Clarke mentioned that he was inspired by British poet and writer Geoffrey Chaucer's The Canterbury Tales, a collection of twenty-four stories that runs to over 17,000 lines written in Middle English and its "non-traditional" usage. He also noted that "[his] main concern was to find a language, or to more strictly use the language [he] already knew, in such a way that it become, in [his] manipulation of it, a new language." Clarke said that he intended to "creolize Oxford English".
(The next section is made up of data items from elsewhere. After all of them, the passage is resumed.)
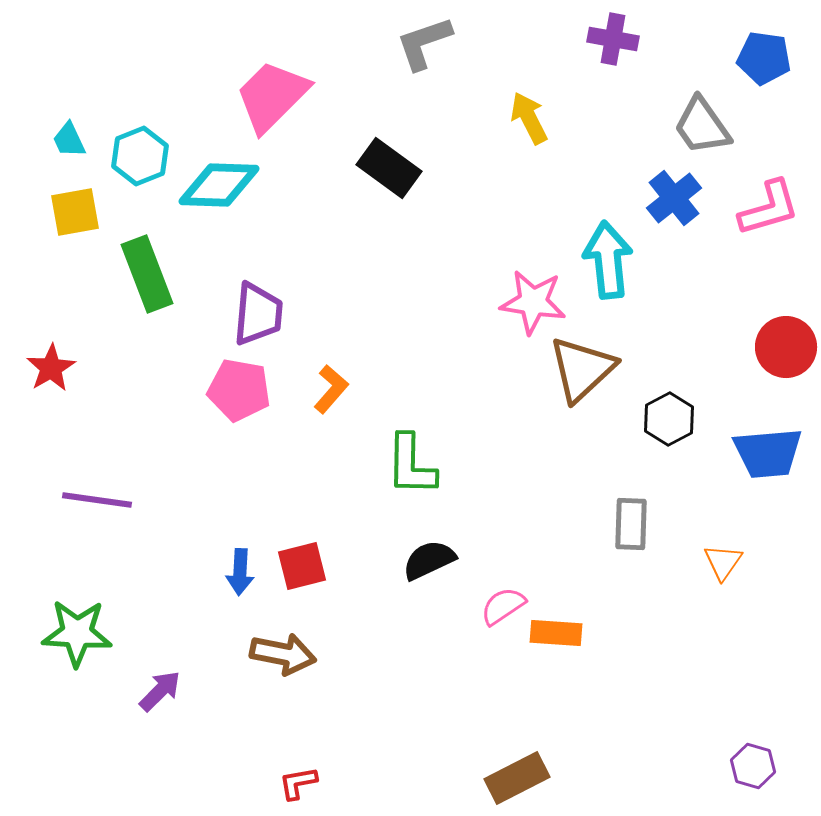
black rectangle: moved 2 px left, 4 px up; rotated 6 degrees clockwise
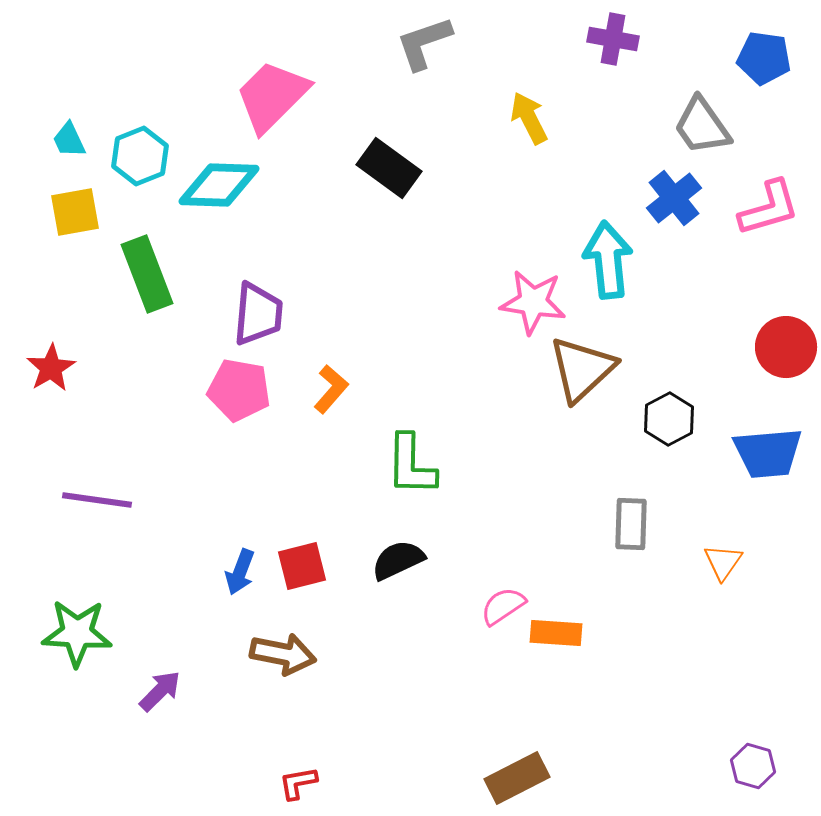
black semicircle: moved 31 px left
blue arrow: rotated 18 degrees clockwise
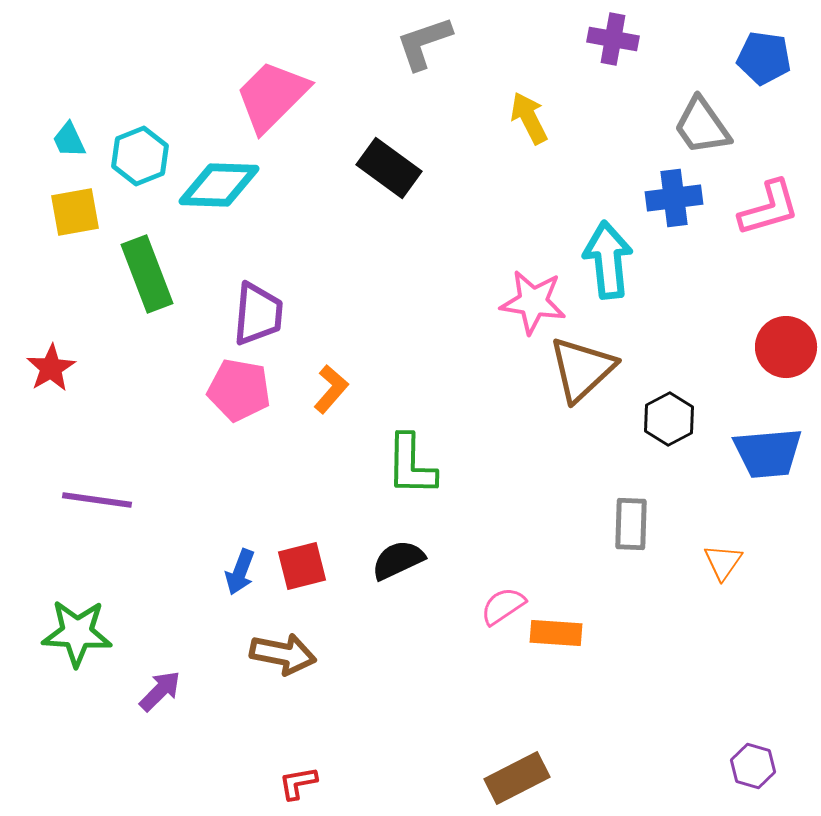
blue cross: rotated 32 degrees clockwise
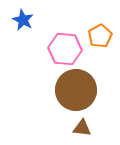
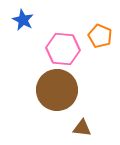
orange pentagon: rotated 20 degrees counterclockwise
pink hexagon: moved 2 px left
brown circle: moved 19 px left
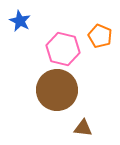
blue star: moved 3 px left, 1 px down
pink hexagon: rotated 8 degrees clockwise
brown triangle: moved 1 px right
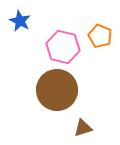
pink hexagon: moved 2 px up
brown triangle: rotated 24 degrees counterclockwise
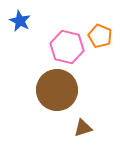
pink hexagon: moved 4 px right
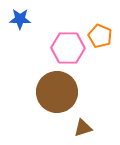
blue star: moved 2 px up; rotated 25 degrees counterclockwise
pink hexagon: moved 1 px right, 1 px down; rotated 12 degrees counterclockwise
brown circle: moved 2 px down
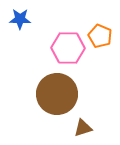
brown circle: moved 2 px down
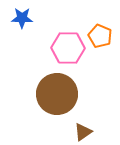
blue star: moved 2 px right, 1 px up
brown triangle: moved 4 px down; rotated 18 degrees counterclockwise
One of the narratives of the novel is based on a real life incident in Clarke's life, which he describes as "first confrontations with racism". Clarke experienced racism while travelling from Barbados to Little England, Canada with the Trans-Canada Air Lines in September 1955. He narrated the incident as the journey told by Mary-Mathilda, the leading character of the novel, who is travelling from Miami to Buffalo. The novel was later translated into Dutch by publishing house, De Geus.

In 2005, when Clarke read De Inventione, an Italian handbook by Marcus Tullius Cicero, he noted that if he had known about it while writing the novel, "[he] might very well have drawn the characters of Mary-Mathilda; her son, Wilberforce; Sergeant; and the Constable; to say nothing of Mr. Bellfeels; in sharper poignancy and focus". In the handbook, Cicero mentions that "We hold the following to be the attributes of persons: name, nature, manner of life, fortune, habit, interests, purposes, achievements, accidents, conversation."

In September 2022, Dundurn Press released a twentieth anniversary edition of the novel with a foreword by Rinaldo Walcott.

== Reception and awards ==
The novel won the 2002 Scotiabank Giller Prize adjudged by Barbara Gowdy, Thomas King, and W. H. New while being shortlisted along with Mount Appetite (by Bill Gaston), The Navigator of New York (by Wayne Johnston), Open (by Lisa Moore), and Unless (by Carol Shields). It also won the 2003 Commonwealth Writers' Prize for Canada and the Caribbean region and 2003 Trillium Book Award.

Upon publication, the novel received mostly favourable reviews with some criticism. Kirkus Reviews appreciated the novel as "a memorable landscape of oppression but a problematic central figure". While Ihsan Taylor of The New York Times noted that "There's a mesmerizing stillness to Austin Clarke's latest novel", British writer Maya Jaggi mentions in her The Guardian review that the "[novel]'s meandering orality, its slow-burning power, succeed movingly in asserting memory over the silent gaps in recorded history." Another British novelist Naeem Murr criticised Clarke for losing confidence in his characters and for forcing them deliver sociological truths but appreciates the "brilliantly written dialogue". Craig Taylor in his Quill & Quire review called the novel as "a wonderful book to meander" and mentioned that "it adheres to the slow pace of the life it describes and allows characters room to become memorable." Jeffrey Brown of PBS noted in an interview with Clarke: "There is a mix in your book of a kind of... I would call it almost a high poetic language, a very formal language, and then a dialect, the way they would talk to each other."